◆ Assignment 1: In the forum thread about getting healthier, repeat the passage from "I will walk" to "(Feb 14, 2008)" word for word.
◆ Assignment 2: In the forum thread about getting healthier, how often does HilltopDaisy plan to walk each week?
◆ Assignment 3: Pick up the forum thread about getting healthier after its final sentence and keep writing.

======== Excerpted text ========

# HTD's Update......



## HilltopDaisy (Feb 26, 2003)

Well, it's November 1st, and a Monday. Seems like a good day to start getting healthier.

I'm going to post here a couple of times a week, with the intent that this will assist me in being accountable to someone. 

I will walk at least 3 times a week, practice portion control, watch my carbs, and make healthy food choices. Nothing drastic/crazy; slow and steady wins the race. I am not "going on a diet". I am changing my current eating habits in favor of nourishing my body with nutrient dense foods.

Wish me luck!


----------



## cindy-e (Feb 14, 2008)

HilltopDaisy said:


> Well, it's November 1st, and a Monday. Seems like a good day to start getting healthier.
> 
> I'm going to post here a couple of times a week, with the intent that this will assist me in being accountable to someone.
> 
> ...


That's a great plan! You can do it!


Cheering you on from here,
Cindyc.


----------



## HilltopDaisy (Feb 26, 2003)

Here is one reason that I want to lose weight.... my work pants are starting to show signs of wear. Now, I have several pairs of brand new pants that I've never worn, because once I got them home they were too small, and I didn't get around to returning them to the store. Actually, I have 6-8 new tops that I bought and they were too snug across the chest, so I haven't worn them, either. So I have a ton of new clothes that I can wear if I'd just lose about 15-20 pounds.

======== Information shown ========

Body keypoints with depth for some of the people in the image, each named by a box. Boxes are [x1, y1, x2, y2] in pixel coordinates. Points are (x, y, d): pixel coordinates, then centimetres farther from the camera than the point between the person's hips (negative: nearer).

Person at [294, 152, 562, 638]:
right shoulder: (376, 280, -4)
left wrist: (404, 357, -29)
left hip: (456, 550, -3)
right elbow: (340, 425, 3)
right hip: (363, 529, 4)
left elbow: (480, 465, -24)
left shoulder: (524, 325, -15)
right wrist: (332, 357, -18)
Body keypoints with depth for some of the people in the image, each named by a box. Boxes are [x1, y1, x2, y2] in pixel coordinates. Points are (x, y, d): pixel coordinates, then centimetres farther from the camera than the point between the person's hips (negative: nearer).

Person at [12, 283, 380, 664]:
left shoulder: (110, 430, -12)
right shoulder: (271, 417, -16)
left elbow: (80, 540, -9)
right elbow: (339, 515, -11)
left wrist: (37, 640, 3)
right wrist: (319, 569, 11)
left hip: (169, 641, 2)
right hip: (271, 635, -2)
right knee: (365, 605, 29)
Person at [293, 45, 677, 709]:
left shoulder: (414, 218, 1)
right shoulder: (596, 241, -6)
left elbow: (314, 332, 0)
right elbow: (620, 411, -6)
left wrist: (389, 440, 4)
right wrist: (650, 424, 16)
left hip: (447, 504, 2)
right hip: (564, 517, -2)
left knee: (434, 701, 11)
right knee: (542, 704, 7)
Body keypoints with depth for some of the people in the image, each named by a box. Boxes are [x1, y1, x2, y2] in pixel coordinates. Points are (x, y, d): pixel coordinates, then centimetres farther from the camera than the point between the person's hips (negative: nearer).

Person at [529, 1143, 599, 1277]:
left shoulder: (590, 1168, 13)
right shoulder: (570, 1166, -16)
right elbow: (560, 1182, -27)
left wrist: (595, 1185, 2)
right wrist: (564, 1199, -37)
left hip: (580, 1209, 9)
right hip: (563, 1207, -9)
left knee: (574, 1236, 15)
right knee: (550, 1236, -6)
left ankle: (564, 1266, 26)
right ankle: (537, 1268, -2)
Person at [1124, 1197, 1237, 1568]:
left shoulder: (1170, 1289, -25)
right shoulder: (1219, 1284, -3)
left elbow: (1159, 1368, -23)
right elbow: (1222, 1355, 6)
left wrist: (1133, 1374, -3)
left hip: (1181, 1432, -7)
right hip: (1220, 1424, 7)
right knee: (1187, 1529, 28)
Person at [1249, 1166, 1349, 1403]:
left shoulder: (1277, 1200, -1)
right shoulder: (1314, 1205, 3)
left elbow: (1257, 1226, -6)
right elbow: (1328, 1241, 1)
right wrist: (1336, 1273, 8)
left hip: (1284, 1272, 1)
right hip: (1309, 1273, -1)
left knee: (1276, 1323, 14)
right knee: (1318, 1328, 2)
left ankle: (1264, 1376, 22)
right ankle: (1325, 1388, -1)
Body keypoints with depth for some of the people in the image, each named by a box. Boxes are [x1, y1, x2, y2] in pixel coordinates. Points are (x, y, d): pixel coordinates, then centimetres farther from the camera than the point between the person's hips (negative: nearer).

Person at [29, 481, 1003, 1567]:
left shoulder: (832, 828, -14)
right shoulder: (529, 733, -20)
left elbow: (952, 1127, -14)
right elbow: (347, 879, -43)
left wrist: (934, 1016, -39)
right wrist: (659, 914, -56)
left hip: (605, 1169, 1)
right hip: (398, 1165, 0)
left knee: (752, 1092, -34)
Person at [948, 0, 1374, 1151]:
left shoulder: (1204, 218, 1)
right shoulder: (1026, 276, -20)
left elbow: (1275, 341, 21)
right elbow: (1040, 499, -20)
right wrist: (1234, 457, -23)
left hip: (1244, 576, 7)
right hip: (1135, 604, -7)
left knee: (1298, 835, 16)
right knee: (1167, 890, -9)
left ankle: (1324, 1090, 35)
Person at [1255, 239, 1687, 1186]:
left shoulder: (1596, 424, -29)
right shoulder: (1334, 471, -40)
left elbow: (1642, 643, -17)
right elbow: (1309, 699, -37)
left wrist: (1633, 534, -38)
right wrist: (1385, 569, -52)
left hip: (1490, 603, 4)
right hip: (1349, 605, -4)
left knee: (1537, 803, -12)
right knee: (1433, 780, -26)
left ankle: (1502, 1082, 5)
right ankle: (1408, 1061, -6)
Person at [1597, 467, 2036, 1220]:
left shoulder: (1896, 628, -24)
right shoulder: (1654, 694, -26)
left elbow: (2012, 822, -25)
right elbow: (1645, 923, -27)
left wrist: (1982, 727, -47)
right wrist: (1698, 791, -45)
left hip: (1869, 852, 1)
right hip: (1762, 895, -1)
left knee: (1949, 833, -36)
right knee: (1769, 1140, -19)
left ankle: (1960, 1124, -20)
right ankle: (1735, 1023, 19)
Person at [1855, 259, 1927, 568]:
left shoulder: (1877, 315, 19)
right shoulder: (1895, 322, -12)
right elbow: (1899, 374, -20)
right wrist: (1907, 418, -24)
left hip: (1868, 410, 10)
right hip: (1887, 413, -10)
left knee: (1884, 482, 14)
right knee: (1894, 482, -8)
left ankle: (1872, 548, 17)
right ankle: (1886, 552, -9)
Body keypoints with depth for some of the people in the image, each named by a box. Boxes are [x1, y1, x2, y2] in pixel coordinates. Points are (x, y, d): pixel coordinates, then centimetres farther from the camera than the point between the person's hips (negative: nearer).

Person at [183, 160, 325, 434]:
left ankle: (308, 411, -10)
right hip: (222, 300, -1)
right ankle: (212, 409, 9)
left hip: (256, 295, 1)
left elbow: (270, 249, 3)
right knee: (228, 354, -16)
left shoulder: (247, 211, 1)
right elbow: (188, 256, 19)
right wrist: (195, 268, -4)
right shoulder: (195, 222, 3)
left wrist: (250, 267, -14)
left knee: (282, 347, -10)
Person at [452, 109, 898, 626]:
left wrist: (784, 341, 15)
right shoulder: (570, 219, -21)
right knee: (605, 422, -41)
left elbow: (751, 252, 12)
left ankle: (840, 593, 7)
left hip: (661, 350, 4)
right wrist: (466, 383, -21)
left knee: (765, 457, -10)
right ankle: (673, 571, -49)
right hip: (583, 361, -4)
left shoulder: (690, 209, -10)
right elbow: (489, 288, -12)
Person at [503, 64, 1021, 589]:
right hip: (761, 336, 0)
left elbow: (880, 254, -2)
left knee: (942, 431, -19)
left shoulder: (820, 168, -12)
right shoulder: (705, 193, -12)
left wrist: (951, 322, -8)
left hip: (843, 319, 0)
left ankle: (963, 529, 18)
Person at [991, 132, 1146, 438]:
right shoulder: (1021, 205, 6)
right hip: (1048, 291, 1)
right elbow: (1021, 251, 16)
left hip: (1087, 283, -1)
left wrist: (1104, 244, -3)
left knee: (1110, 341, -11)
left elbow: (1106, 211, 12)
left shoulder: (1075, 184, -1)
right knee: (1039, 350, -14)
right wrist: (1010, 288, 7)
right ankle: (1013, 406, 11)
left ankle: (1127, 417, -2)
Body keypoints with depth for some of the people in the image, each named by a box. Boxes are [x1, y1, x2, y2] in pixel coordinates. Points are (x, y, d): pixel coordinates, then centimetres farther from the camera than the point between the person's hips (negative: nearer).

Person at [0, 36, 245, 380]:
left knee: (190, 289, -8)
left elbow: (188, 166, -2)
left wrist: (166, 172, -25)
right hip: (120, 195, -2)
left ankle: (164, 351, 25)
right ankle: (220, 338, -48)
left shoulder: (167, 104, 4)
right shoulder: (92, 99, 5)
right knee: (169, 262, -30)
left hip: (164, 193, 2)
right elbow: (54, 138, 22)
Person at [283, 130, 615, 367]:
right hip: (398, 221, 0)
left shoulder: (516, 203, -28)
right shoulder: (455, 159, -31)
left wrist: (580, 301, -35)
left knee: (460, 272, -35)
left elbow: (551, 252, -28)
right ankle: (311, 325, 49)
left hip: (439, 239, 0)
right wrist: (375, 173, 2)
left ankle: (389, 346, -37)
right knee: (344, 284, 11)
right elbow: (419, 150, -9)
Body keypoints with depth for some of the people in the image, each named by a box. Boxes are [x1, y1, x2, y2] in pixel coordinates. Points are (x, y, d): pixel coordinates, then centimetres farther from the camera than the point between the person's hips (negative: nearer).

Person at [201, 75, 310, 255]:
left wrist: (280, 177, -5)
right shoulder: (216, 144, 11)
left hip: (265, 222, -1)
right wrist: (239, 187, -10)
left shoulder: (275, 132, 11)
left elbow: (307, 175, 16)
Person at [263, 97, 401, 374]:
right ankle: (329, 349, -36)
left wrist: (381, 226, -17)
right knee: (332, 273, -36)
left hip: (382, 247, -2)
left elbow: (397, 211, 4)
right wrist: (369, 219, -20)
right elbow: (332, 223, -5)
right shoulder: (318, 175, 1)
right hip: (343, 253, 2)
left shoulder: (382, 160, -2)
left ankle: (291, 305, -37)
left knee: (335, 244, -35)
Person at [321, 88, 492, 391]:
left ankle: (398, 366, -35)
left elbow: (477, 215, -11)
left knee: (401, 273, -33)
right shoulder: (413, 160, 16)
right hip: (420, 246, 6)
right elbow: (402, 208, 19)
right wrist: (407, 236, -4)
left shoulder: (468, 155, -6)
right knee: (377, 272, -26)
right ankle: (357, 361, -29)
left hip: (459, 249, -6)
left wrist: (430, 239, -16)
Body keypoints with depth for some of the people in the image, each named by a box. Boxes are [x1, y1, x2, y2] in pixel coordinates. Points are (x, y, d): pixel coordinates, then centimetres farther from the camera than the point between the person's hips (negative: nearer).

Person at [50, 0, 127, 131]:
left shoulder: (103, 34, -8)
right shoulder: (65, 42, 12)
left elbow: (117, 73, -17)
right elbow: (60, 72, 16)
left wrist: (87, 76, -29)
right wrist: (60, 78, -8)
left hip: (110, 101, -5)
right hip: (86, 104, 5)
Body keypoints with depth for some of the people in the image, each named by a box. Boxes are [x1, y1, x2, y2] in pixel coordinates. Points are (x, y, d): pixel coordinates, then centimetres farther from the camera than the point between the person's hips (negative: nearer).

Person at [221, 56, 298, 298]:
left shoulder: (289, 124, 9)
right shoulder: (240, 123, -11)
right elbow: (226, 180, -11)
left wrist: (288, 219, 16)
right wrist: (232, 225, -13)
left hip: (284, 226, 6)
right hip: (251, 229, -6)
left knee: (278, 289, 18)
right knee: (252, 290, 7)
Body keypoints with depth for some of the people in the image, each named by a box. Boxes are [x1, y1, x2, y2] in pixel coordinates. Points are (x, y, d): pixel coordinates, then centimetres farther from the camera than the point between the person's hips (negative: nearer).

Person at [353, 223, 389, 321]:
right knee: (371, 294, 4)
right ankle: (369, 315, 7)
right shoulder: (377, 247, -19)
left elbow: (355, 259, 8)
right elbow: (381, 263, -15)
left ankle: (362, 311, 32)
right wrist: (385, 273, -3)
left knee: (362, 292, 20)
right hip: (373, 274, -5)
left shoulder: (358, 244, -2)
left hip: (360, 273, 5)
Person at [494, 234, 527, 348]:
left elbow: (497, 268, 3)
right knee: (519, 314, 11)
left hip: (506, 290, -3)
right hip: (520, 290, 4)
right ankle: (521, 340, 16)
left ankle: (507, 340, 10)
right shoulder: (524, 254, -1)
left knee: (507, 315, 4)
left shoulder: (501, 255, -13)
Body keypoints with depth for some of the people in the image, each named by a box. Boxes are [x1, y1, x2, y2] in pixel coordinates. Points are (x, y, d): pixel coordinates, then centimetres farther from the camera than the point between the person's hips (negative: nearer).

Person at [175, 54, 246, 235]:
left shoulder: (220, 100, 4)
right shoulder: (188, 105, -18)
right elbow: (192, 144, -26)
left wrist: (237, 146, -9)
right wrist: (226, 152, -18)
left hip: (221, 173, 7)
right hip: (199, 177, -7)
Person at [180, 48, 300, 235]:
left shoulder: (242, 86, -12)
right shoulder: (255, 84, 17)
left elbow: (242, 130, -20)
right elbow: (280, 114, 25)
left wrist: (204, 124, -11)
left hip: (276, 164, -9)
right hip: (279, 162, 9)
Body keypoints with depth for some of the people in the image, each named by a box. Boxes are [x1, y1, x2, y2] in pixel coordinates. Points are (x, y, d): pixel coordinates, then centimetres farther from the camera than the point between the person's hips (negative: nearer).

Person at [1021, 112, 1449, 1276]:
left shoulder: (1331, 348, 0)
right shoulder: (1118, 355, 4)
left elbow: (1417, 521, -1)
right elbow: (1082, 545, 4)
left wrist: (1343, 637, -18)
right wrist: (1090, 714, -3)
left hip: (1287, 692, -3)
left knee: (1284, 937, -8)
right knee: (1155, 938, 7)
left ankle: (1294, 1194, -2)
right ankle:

========

◆ Your response 1:
I will walk at least 3 times a week, practice portion control, watch my carbs, and make healthy food choices. Nothing drastic/crazy; slow and steady wins the race. I am not "going on a diet". I am changing my current eating habits in favor of nourishing my body with nutrient dense foods.

Wish me luck!


----------



## cindy-e (Feb 14, 2008)

◆ Your response 2: At least 3 times a week.

◆ Your response 3:
----------



## ronbre (Apr 26, 2009)

I'm here to support you HTD.. Several years ago I lost 60 pounds, I bought all new clothes and gave every single thing I had that was large away..so I was burning my bridges. 

Well when I gained it all back plus, I had to buy new clothes..all I bought was jeans and t shirts..cause I didn't want to stay fat..I was just getting down to size 16, then, and I went back up to size 24..

Now I can fit into some of my size 18's but most of my clothes are smaller 18's or 16's or smaller..so I really need to do this.

If i can make the challenge i set for the holidays..i should be able to wear some of my nice winter clothes this year, and I have some nice spring/fall clothes that I also could wear this spring..however..i have NO smaller summer clothes..except a few tops..and maybe one pair of shorts..so I know I'll have to buy myself an entire new summer wardrobe or do some altering when I get below size 16/18..which does kinda scare me.

will i give all my too large clothes away again? i don't know after this last experience..but they aren't special


----------



## HilltopDaisy (Feb 26, 2003)

Thanks ladies! I'm at my heaviest right now. I was not overweight until I hit my late 40's. The weight crept up so gradually that I've really only been uncomfortable for the last 5 years or so. I'm wearing a size 16 jeans and they are snug. I'd be happy in a size 12.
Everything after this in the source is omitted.